C’est déjà l’effervescence dans la station… du 16 au 22 janvier 2023 à l’Alpe D’Huez aura lieu la 26ème répétition générale du Festival international du film de comédie orchestrée par Frédéric Cassoly son directeur, aux côtés de Clément Lemoine. Dans l’ombre des festival avec pour principale mission de défendre le cinéma, de Cannes à l’Alpe d’Huez en passant par Lyon, il veille au grain avec une énergie contagieuse. Rencontre.

 

Qui se cache derrière le Festival du film de comédie de l’Alpe d’Huez ?

C’est l’agence « Tournée générale »  spécialisée dans l’événementiel cinéma :  on produit de A à Z le festival de l’Alpe d’Huez mais on est présent également à Cannes où j’officie en tant que responsable du service de presse audiovisuelle depuis une trentaine d’années. L’agence travaille également sur le Marrakech du rire. Pour la petite histoire Jamel et Mélissa (Debbouze) se sont rencontrés à l’Alpe d’Huez, cela donne une idée de l’ambiance qui règne à ce festival qui a engendré de nombreuses rencontres, de vocations. Enfin, on collabore avec Thierry Frémaux sur le festival Lumière à Lyon qui est un magnifique événement sur le cinéma et tout son patrimoine.

 

Comment vous définiriez-vous ?

Je nous définirai comme un peu des artisans car nous sommes une petite infrastructure avec pour principale mission de défendre le cinéma. Je suis arrivé, pour la deuxième année du Festival de l’Alpe d’Huez ou plutôt le Festival du film de comédie car cela se passait dans une autre station (Chamrousse) et entre temps nous avons connu cinq générations de maires et plusieurs lieux. Tout n’a pas été toujours simple car ce genre d’événement devient parfois un sujet politique mais après un appel d’offre que nous avons remporté grâce à l’implication de notre équipe mais aussi certaines personnes de la municipalité, nous sommes à l’Alpe d’Huez dans un festival que nous avons vu grandir comme notre propre enfant (rires).

 

Ce Festival en dépit de sa grosse notoriété reste familial, comment faites-vous ?

Oui, on a envie de garder intacte cette ambiance qui n’exclue en rien le professionnalisme autour de cet événement qui célèbre la comédie. Il faut préciser qu’il n’y a pas d’autres festivals en France ou en Europe sur cette thématique, même s’il y a beaucoup d’événements autour d’humoristes.

 

Peut-on parler de comédie typiquement française ?

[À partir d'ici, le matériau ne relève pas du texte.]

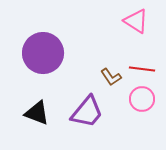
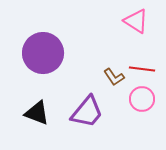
brown L-shape: moved 3 px right
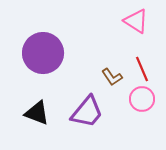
red line: rotated 60 degrees clockwise
brown L-shape: moved 2 px left
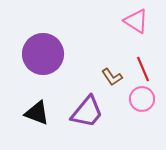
purple circle: moved 1 px down
red line: moved 1 px right
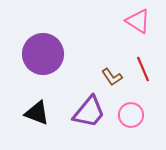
pink triangle: moved 2 px right
pink circle: moved 11 px left, 16 px down
purple trapezoid: moved 2 px right
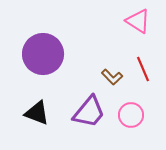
brown L-shape: rotated 10 degrees counterclockwise
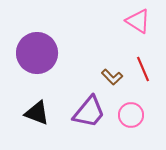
purple circle: moved 6 px left, 1 px up
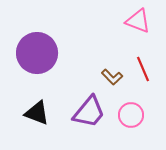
pink triangle: rotated 12 degrees counterclockwise
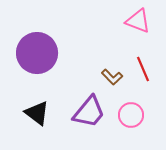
black triangle: rotated 16 degrees clockwise
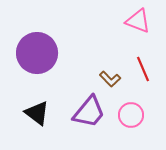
brown L-shape: moved 2 px left, 2 px down
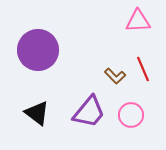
pink triangle: rotated 24 degrees counterclockwise
purple circle: moved 1 px right, 3 px up
brown L-shape: moved 5 px right, 3 px up
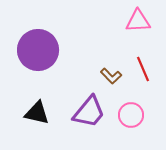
brown L-shape: moved 4 px left
black triangle: rotated 24 degrees counterclockwise
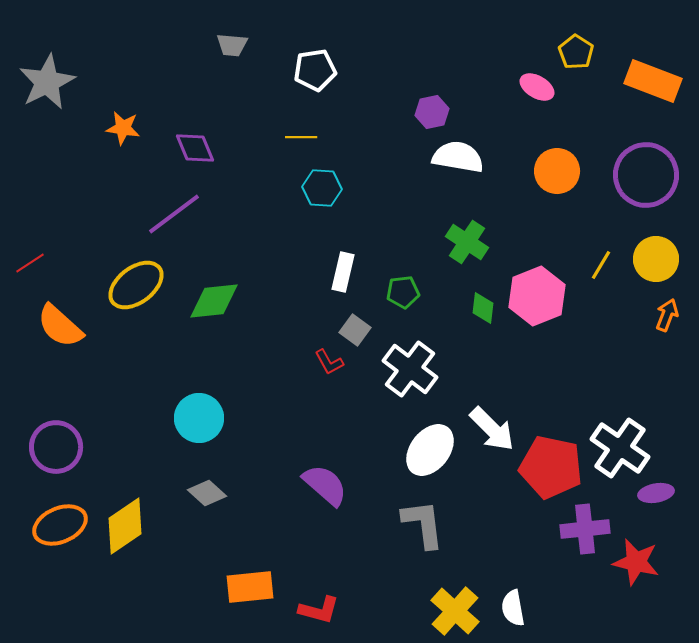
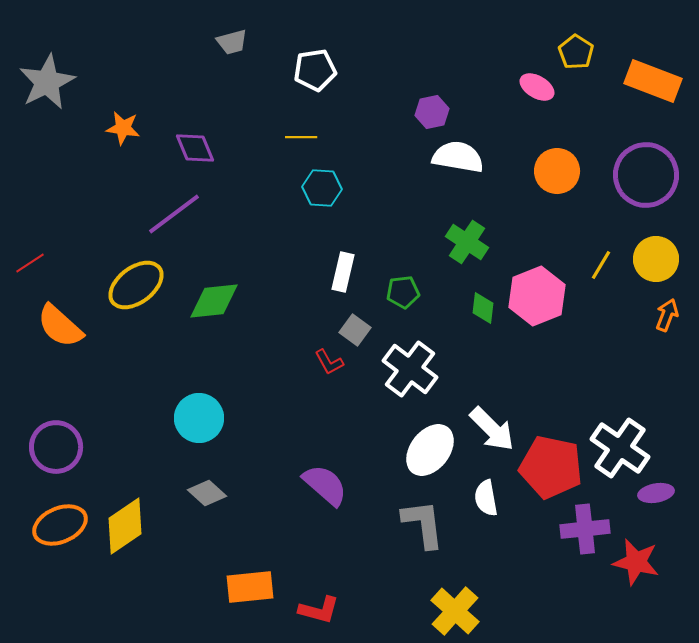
gray trapezoid at (232, 45): moved 3 px up; rotated 20 degrees counterclockwise
white semicircle at (513, 608): moved 27 px left, 110 px up
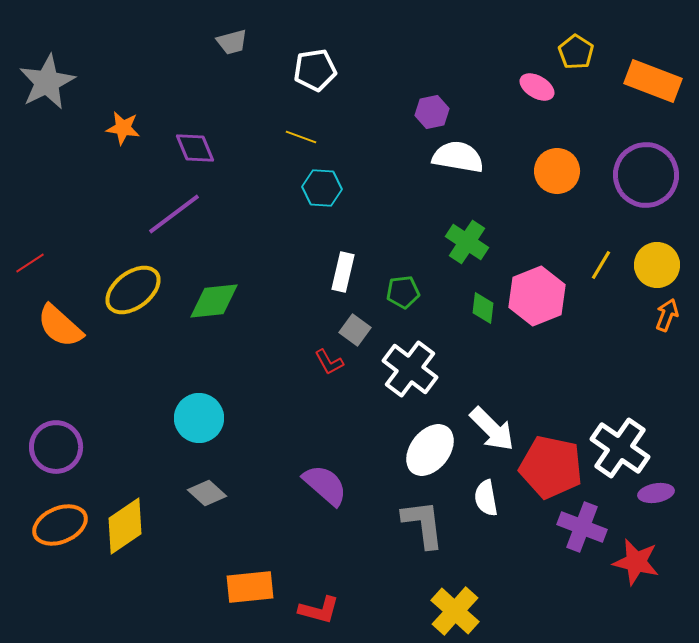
yellow line at (301, 137): rotated 20 degrees clockwise
yellow circle at (656, 259): moved 1 px right, 6 px down
yellow ellipse at (136, 285): moved 3 px left, 5 px down
purple cross at (585, 529): moved 3 px left, 2 px up; rotated 27 degrees clockwise
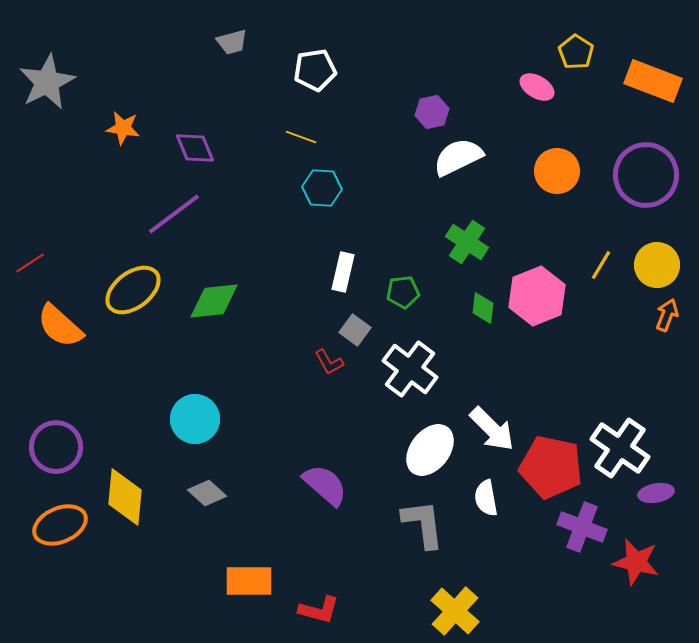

Nous sommes forts en France dans le cinéma de comédie car nous avons une vraie spécificité. Et puis la comédie évolue après avoir souffert longtemps d’un manque de prise au sérieux par le monde du cinéma : ce n’était pas assez chic et ce n’était d’ailleurs pas forcément facile de trouver des partenaires ou des sponsors. On s’est battus avec Clément pour sortir la comédie de cette image un peu ringarde et potache un peu réductrice. Je me souviens encore des reportages pour la télévision dans les premières années du Festival  qui mettaient la musique des « Bronzés » pour illustrer leur sujet : cela m’agaçait car si ce film est une référence et qu’on l’adore, cela réduisait toute notre programmation dans des clichés. Depuis quelques années, on a vu toute son étendue  avec des comédies sociales, même policières comme « la Daronne » (campée par Isabelle Huppert), même si on a bien sûr des comédies très populaires comme celles de Philippe Lachau ( Baby Sitting, Alibi.com…) ou les Chtis. D’ailleurs Dany Boon impose désormais à Pathé -on en est très fiers- de faire l’ouverture de ses films chez nous.

 

Il parait que des personnalités comme Philippe Lachau sont considérées comme vos « bébés » du festival ?

Oui, on a beaucoup d’exemples comme Amhed Sila qui a explosé dans l’Ascension, et bien sûr Philippe Lachau d’abord comédien puis consacré comme réalisateur avec  son film Babysitting et ensuite alibi.com. Le festival met un pied à l’étrier à de jeunes talents. On retrouve d’une année à l’autre des jeunes réalisateurs de courts-métrages sélectionnés chez nous qui reviennent pour un long métrage comme Yvo Muller avec son film Maria Rêve l’année dernière ( Prix du Public 2022 au Festival de Cabourg). Beaucoup d’entre eux qui n’avaient pas de financement en audiovisuel, ont trouvés ici leur partenaire. C’est un aboutissement pour nous.

 

Comment aller plus loin pour aider le cinéma ?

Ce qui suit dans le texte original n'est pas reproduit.